Na imagem: Franz Kafka

5 comentários:

Anónimo disse...

Tem razão, Dr. João Boaventura: "não tem classificação", porque efectivamente não tem classe. JCN

Anónimo disse...

E a triste sina de um povo que só sabe idolatrar o que não é nosso e que rapidamente esquece os seus heróis,infelizmente sempre assim foi e assim será e desengane-se aquele que porventura ainda pensa que algum dia isto vai mudar "erva daninha não precisa de cuidados para existir" em relação a alguns membros da FPF fazem lembrar aquele antigo slogan publicitário "A Toyota veio para ficar,e ficou mesmo" dêem lugar a outros o vosso tempo já lá vai.Ai Amândio Amândio.

Anónimo disse...

Lembre-se, caro amigo, que o que tem "classe"... nunca deixa de ser actual: é como a Toyota! So o lixo... fica para trás. JCN

Rui Baptista disse...

Caro João Boaventura:

Diz-se, não sei se com razão ou não, que os media têm intoxicado a opinião pública no caso da Casa Pia.

Ontem à noite, num jornal sobre desporto da SIC,com um moderador cujo nome não fixei, fiquei com a certeza que essa tentativa de intoxicação no caso Queiroz foi mais do que evidente.

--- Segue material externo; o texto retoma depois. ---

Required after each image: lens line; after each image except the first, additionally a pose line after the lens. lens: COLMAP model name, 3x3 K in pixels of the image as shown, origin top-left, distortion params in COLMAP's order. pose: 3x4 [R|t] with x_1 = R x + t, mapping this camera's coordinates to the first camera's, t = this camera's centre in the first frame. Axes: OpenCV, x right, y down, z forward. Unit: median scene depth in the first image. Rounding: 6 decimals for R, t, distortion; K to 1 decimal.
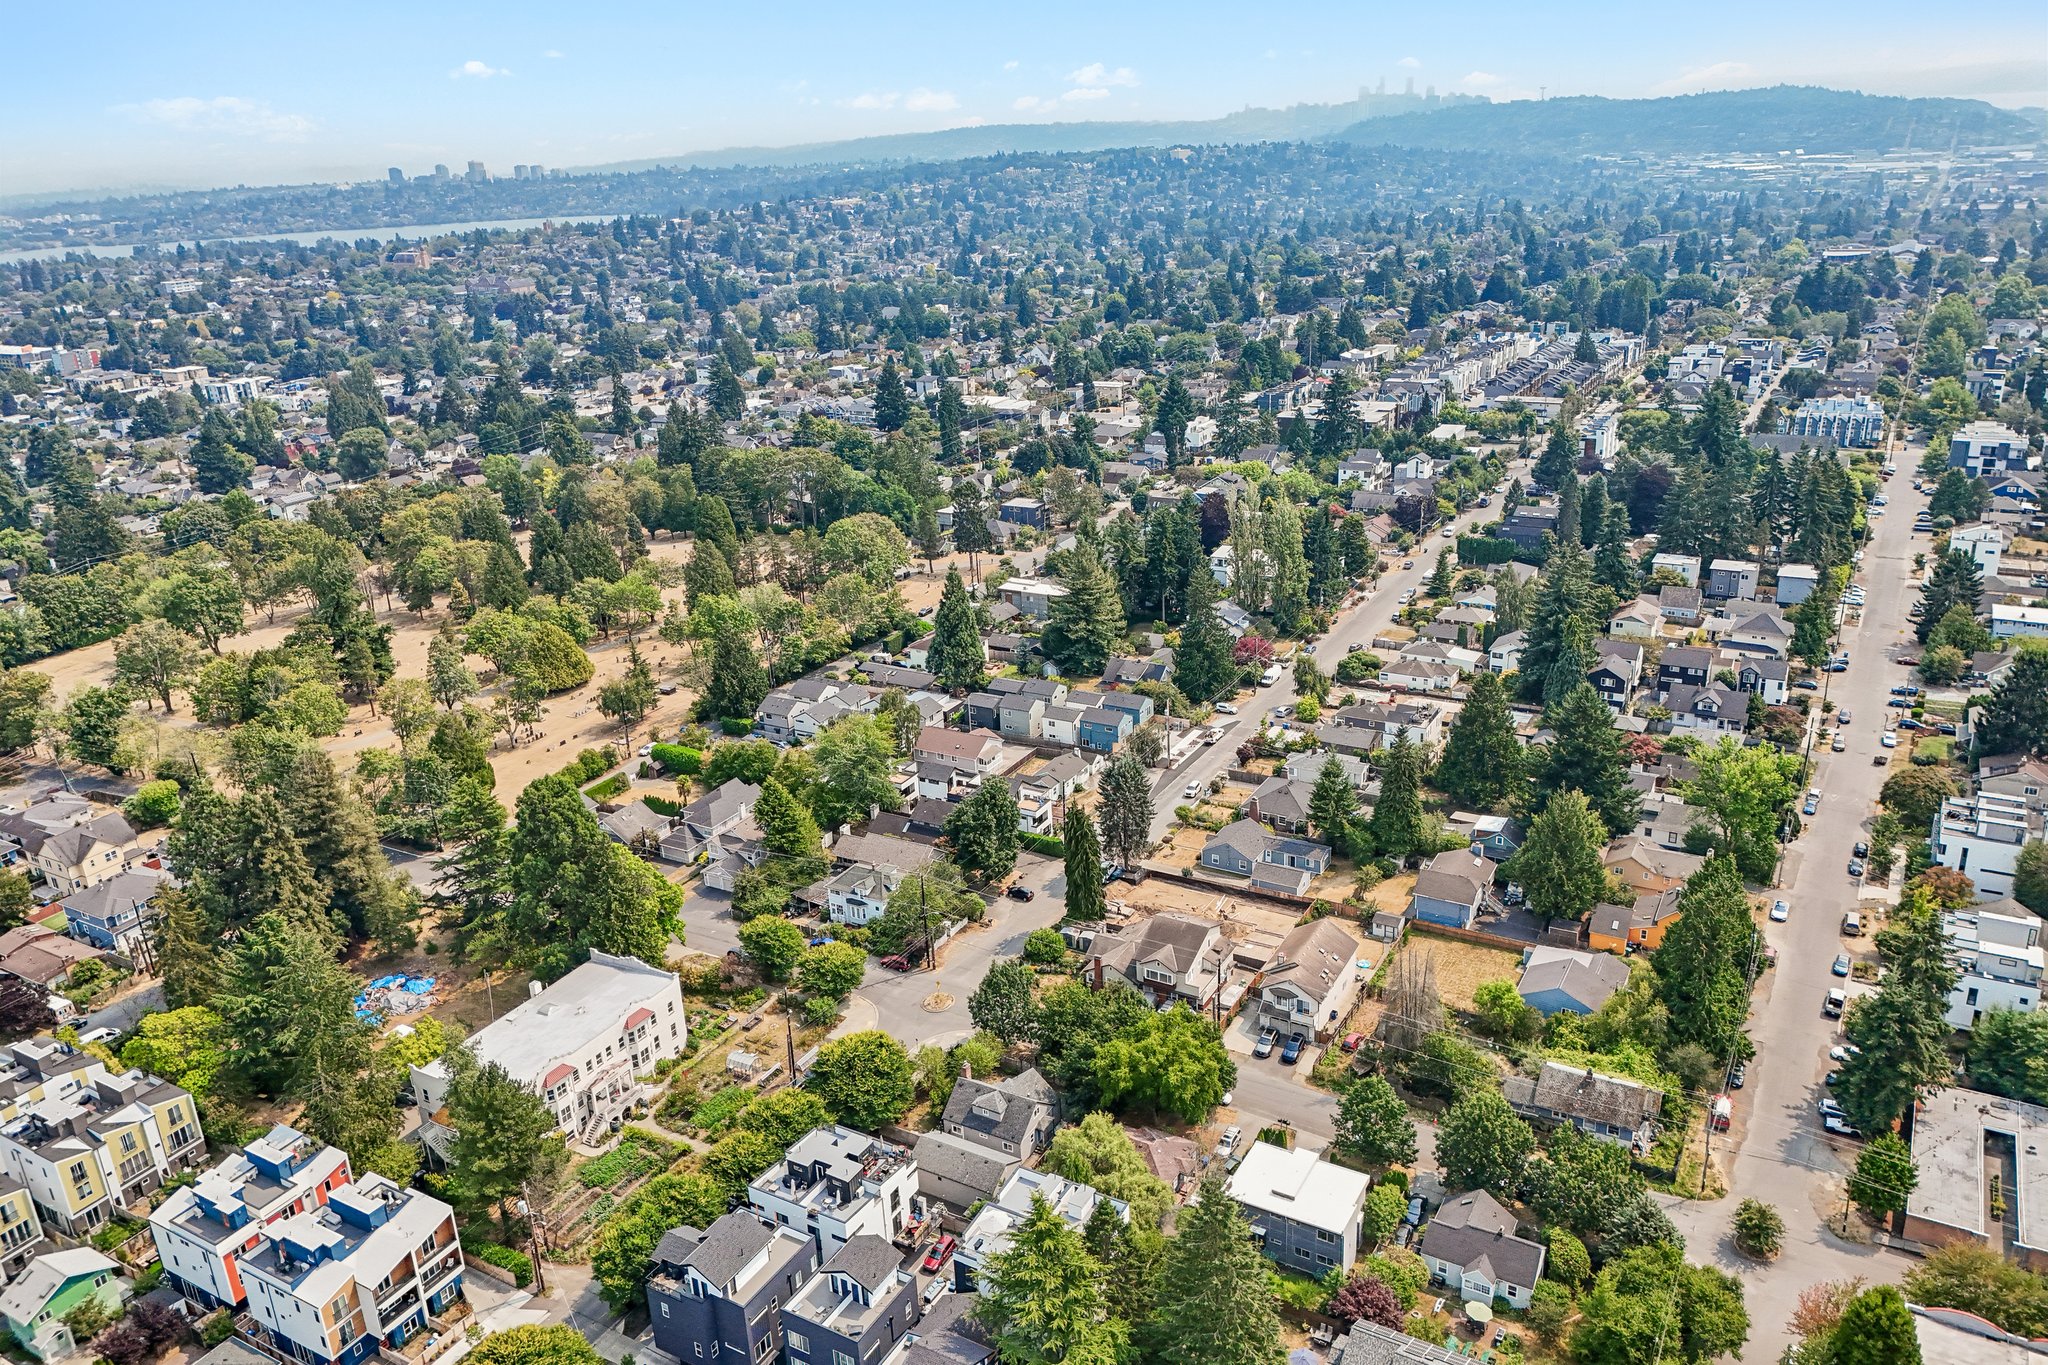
lens RADIAL K [[1517.8, 0, 1024.0], [0, 1517.8, 682.5], [0, 0, 1]] dist [0.069792, -0.078302]
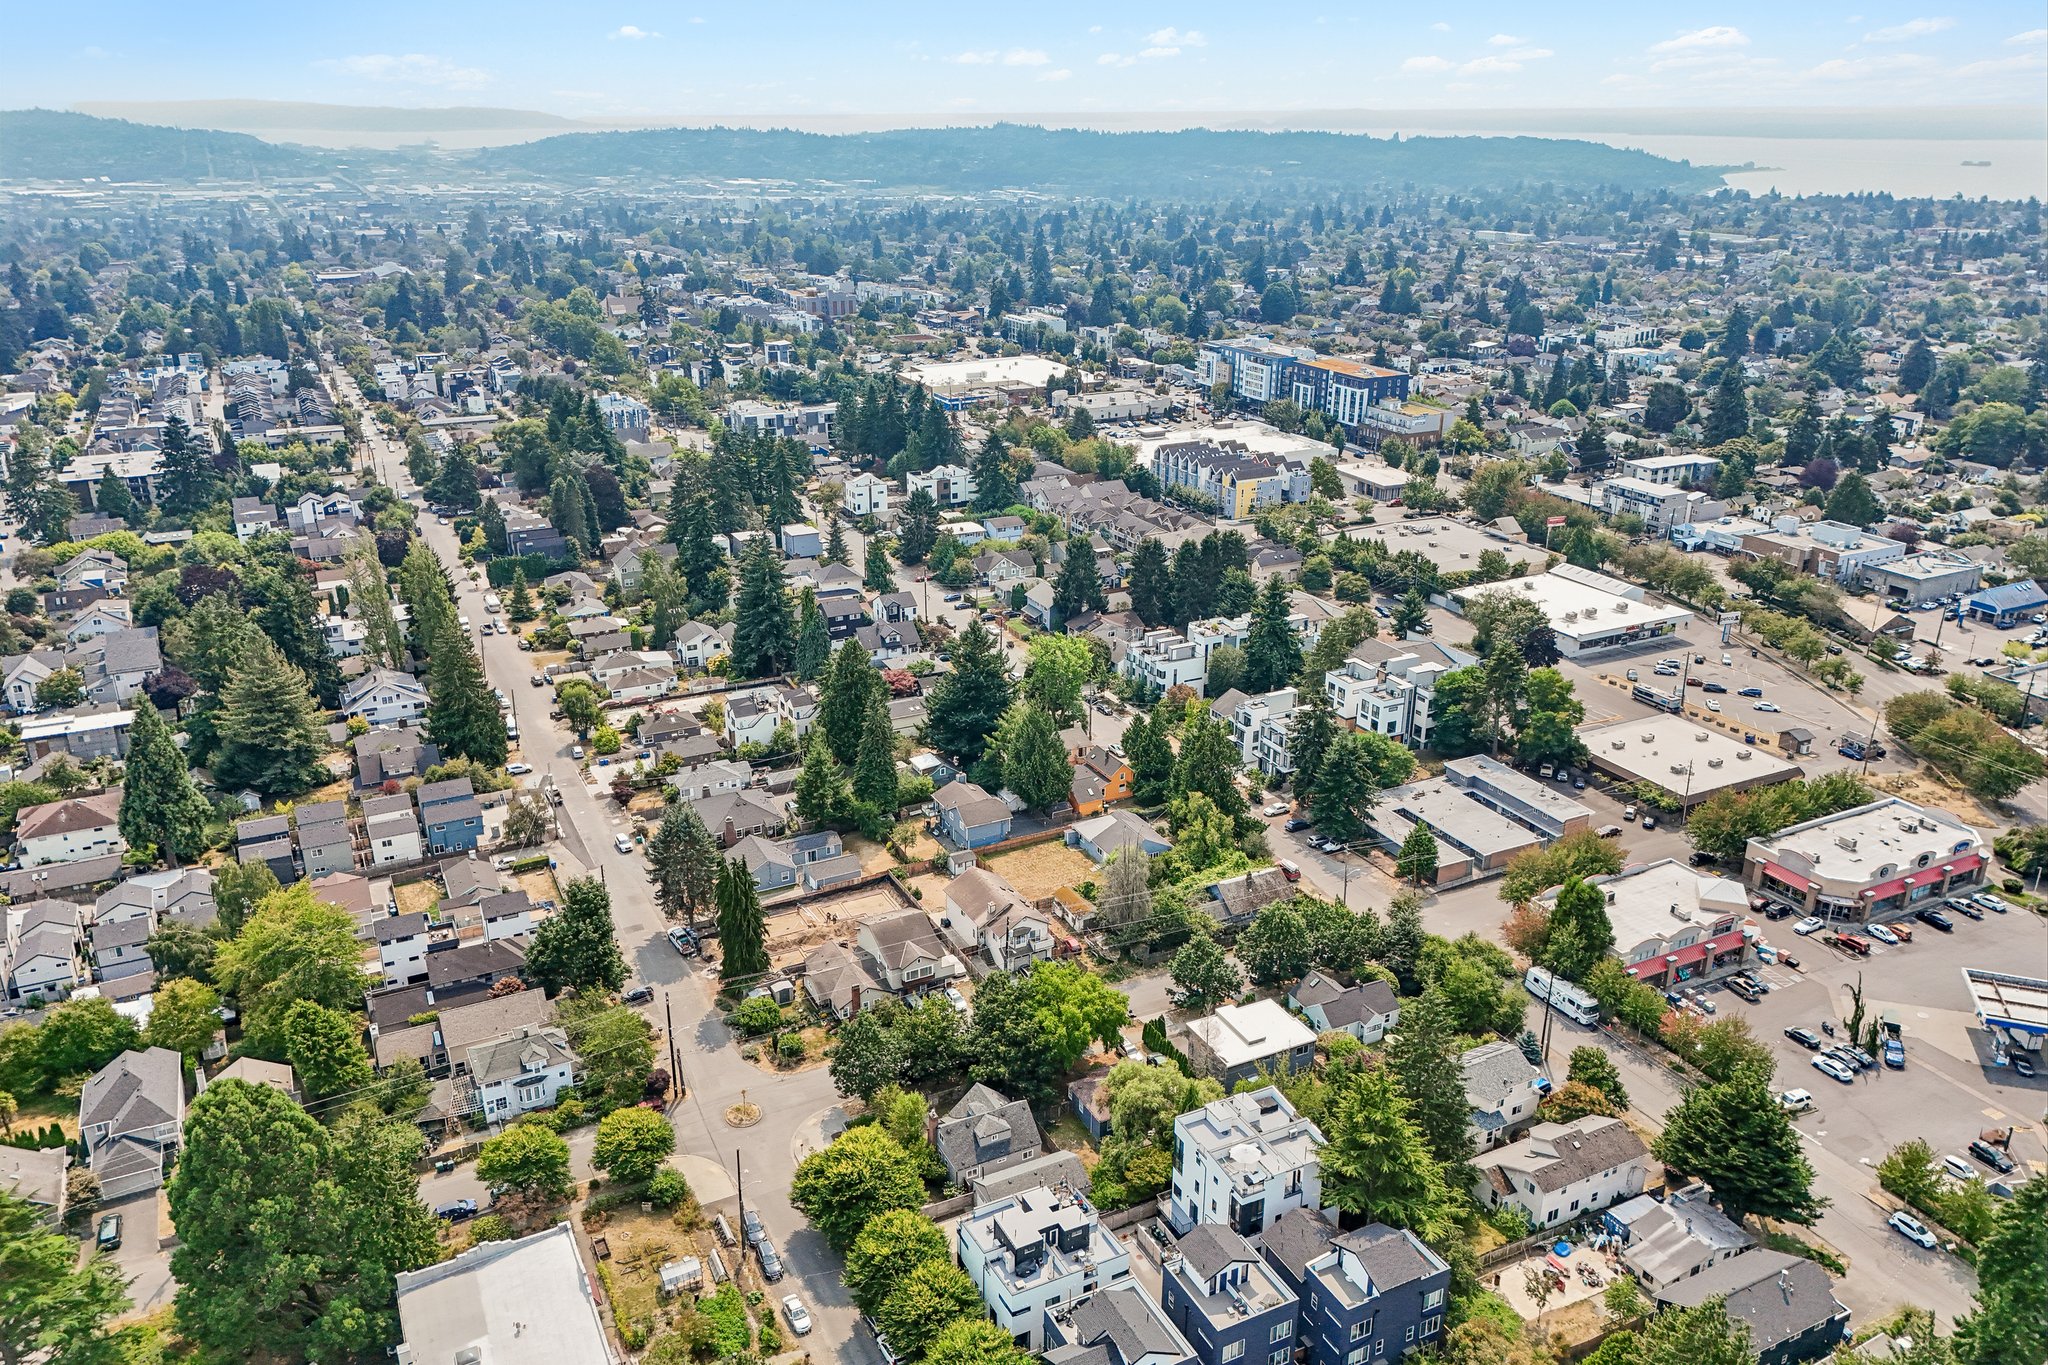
lens RADIAL K [[1517.8, 0, 1024.0], [0, 1517.8, 682.5], [0, 0, 1]] dist [0.069792, -0.078302]
pose [[0.515645, -0.244343, 0.821223, -0.631537], [0.260066, 0.957889, 0.121711, -0.090604], [-0.816380, 0.150812, 0.557476, 0.350508]]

Um dos jornalistas presentes, de seu nome, Jorge Batista, que teve uma cena de pugilato com Carlos Queiroz, em que ao que se con(s)ta, não marcou qualquer ponto, deleitava-se em sorrisos, e risinhos, de puro gozo como se tratasse de um segundo "round" fora do ringue do anterior desforço, sempre que os restantes intevenientes, de forma mais moderada, faziam as suas análises, também elas, pouco favoráveis ao seleccionado nacional, no direito que assiste a qualquer cidadão em manifestar a sua opinião.

Num critério meramente pessoal, e como tal subjectivo, a opinião mais equilibrada pareceu-me ser a do comentador da SIC sentado ao lado de Jorge Batista. Numa coisa houve concordância geral: no assacar de responsabilidades a todo este processo aos actuais dirigentes da FPF e ao secretário de Estado dos Desportos, Laurentino Dias.

Anónimo disse...

"Wie ein Hund"...
Portugal precisa de uma Metamorfose... já!